▸ YOUR ASSIGNMENT
Where the line with "17: (151, 342, 1.23)" appears below, start writing out lines exactly, and finish with the line with "39: (461, 46, 1.35)", which is included; write out nothing else.

Dataset entries:
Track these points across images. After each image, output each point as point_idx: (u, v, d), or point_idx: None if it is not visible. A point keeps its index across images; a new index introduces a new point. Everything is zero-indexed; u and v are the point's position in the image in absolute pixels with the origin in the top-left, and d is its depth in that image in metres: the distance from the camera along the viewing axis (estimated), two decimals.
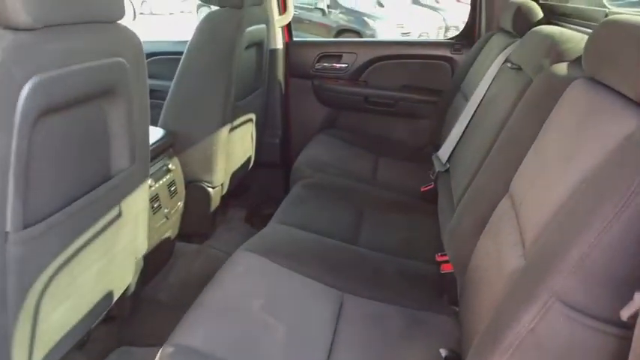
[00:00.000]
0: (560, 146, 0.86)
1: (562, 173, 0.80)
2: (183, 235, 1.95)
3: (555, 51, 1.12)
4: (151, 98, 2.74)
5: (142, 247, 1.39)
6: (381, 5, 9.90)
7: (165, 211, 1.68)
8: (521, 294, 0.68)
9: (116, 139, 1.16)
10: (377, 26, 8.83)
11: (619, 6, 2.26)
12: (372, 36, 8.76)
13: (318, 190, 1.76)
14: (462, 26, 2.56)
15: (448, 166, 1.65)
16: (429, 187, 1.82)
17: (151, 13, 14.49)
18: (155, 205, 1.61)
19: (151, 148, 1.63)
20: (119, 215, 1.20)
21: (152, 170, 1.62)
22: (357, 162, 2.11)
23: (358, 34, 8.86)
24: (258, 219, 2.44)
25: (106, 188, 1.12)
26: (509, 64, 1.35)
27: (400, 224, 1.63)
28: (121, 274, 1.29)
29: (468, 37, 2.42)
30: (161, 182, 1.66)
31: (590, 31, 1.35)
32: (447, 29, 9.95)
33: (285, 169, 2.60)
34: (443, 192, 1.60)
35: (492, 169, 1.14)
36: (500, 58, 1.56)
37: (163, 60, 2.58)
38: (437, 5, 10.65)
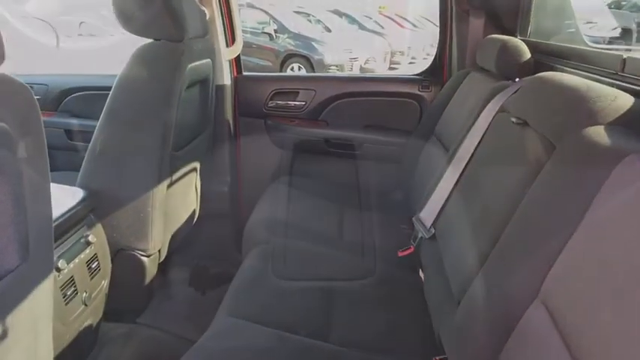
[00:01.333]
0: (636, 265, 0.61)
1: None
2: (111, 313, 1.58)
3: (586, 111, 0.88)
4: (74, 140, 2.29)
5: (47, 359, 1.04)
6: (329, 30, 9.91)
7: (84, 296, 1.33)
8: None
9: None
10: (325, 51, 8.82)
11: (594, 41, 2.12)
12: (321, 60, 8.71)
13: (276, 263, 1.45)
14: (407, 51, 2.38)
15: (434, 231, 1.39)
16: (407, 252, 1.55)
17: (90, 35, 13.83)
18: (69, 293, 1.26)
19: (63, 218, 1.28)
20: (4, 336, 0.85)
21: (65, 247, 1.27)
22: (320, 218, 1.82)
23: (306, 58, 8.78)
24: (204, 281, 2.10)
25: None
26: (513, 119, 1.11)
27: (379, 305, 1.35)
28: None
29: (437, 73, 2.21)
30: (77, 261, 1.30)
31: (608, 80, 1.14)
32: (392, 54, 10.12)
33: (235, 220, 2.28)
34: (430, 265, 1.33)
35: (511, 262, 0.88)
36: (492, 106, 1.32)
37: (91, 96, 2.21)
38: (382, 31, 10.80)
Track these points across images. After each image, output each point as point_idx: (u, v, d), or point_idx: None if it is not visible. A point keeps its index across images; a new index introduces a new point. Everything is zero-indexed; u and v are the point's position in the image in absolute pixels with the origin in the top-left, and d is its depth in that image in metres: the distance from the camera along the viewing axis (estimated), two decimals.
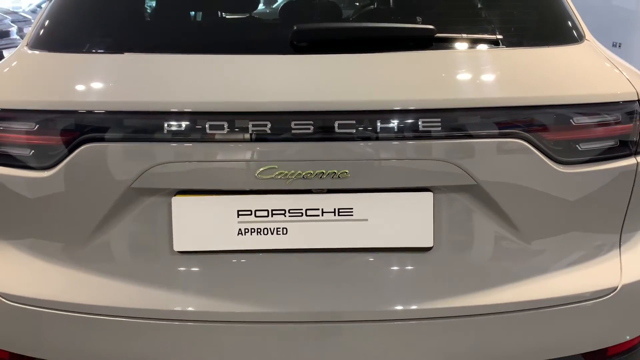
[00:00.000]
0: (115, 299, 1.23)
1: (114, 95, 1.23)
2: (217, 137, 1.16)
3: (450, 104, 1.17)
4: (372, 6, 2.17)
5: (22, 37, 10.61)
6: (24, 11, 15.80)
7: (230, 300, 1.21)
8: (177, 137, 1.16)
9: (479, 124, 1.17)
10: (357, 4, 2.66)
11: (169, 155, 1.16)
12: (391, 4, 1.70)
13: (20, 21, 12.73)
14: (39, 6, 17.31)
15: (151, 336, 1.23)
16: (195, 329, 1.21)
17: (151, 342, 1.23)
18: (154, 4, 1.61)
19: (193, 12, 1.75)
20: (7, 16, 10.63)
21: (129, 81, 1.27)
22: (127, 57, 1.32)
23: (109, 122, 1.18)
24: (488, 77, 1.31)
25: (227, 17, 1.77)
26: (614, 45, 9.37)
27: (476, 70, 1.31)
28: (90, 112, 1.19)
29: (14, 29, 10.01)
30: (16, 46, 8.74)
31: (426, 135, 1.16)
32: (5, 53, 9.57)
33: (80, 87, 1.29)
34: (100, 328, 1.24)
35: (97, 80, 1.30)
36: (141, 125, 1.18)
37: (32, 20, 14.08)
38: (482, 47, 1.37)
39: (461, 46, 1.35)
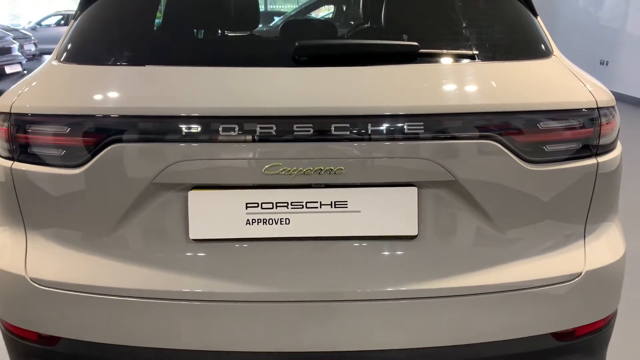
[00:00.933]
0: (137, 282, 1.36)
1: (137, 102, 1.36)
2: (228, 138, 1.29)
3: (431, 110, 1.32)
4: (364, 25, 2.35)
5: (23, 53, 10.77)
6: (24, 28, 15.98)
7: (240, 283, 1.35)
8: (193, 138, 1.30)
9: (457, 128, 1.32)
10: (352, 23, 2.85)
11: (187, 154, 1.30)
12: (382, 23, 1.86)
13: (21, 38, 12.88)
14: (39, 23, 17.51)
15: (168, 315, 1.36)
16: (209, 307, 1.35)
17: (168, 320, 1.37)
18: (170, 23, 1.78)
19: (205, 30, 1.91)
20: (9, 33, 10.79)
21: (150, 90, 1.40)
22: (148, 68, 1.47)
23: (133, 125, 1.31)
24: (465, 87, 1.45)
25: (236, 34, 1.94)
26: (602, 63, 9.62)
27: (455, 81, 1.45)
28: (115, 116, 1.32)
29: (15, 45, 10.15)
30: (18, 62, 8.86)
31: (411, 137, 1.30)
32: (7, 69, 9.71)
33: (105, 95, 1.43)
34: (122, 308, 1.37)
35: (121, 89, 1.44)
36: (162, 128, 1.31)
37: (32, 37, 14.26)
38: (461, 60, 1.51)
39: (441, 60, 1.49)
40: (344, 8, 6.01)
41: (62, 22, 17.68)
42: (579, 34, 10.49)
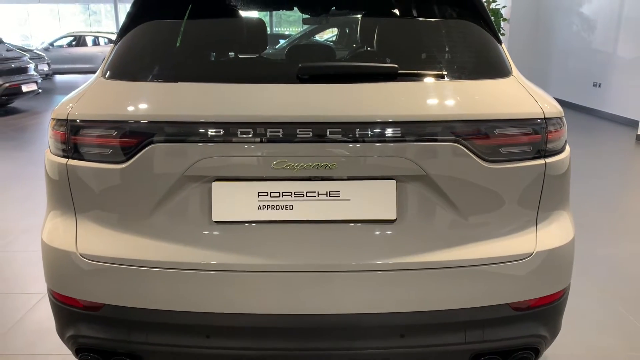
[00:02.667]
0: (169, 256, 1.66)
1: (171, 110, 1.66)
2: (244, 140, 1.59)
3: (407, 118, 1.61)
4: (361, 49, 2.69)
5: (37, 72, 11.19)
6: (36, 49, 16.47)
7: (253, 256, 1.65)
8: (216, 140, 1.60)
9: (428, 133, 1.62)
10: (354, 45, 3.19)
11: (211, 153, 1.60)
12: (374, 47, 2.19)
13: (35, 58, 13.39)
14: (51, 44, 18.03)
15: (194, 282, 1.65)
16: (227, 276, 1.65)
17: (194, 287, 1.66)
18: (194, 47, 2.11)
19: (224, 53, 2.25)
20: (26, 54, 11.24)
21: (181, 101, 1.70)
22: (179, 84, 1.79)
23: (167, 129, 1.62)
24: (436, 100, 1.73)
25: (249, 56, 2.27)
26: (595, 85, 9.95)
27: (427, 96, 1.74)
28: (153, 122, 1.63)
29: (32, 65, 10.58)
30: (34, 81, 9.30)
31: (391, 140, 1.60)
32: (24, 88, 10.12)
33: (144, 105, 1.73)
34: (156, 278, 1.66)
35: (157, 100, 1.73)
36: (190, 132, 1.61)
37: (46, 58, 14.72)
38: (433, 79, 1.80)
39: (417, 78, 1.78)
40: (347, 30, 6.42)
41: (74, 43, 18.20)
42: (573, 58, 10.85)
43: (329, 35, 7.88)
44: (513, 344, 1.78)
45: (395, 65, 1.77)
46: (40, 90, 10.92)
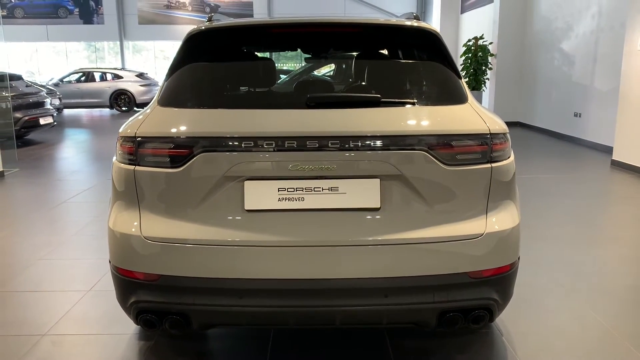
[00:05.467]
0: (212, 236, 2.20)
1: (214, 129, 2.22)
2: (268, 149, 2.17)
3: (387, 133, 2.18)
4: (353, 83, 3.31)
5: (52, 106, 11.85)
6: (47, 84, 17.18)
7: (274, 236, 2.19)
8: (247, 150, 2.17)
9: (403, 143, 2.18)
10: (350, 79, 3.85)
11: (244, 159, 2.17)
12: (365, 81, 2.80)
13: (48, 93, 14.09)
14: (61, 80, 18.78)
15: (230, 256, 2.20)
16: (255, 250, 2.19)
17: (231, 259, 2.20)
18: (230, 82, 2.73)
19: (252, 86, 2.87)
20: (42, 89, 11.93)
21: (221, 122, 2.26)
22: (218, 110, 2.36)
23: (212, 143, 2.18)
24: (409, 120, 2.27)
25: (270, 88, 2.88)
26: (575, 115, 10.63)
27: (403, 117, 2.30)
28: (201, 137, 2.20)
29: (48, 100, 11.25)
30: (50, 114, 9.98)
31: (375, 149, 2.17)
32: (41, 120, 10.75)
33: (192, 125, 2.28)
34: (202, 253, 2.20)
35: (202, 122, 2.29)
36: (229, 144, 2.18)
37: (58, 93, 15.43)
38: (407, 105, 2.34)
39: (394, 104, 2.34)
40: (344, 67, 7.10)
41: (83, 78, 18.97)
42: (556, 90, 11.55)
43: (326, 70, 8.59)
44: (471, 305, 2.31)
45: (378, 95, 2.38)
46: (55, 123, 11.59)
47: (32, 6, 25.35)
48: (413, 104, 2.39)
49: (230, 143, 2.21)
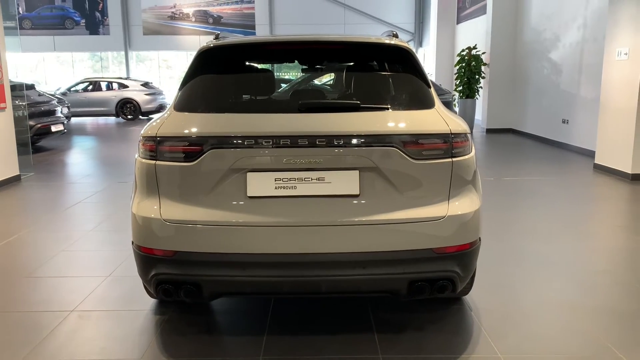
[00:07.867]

▸ RESULT FOR THIS EXERCISE
17: (151, 342, 1.23)
18: (154, 4, 1.61)
19: (193, 12, 1.75)
20: (7, 16, 10.63)
21: (129, 81, 1.27)
22: (127, 57, 1.32)
23: (109, 122, 1.18)
24: (488, 77, 1.31)
25: (227, 17, 1.77)
26: (614, 45, 9.37)
27: (476, 70, 1.31)
28: (90, 112, 1.19)
29: (14, 29, 10.01)
30: (16, 46, 8.74)
31: (426, 135, 1.16)
32: (5, 53, 9.57)
33: (80, 87, 1.29)
34: (100, 328, 1.24)
35: (97, 80, 1.30)
36: (141, 125, 1.18)
37: (32, 20, 14.08)
38: (482, 47, 1.37)
39: (461, 46, 1.35)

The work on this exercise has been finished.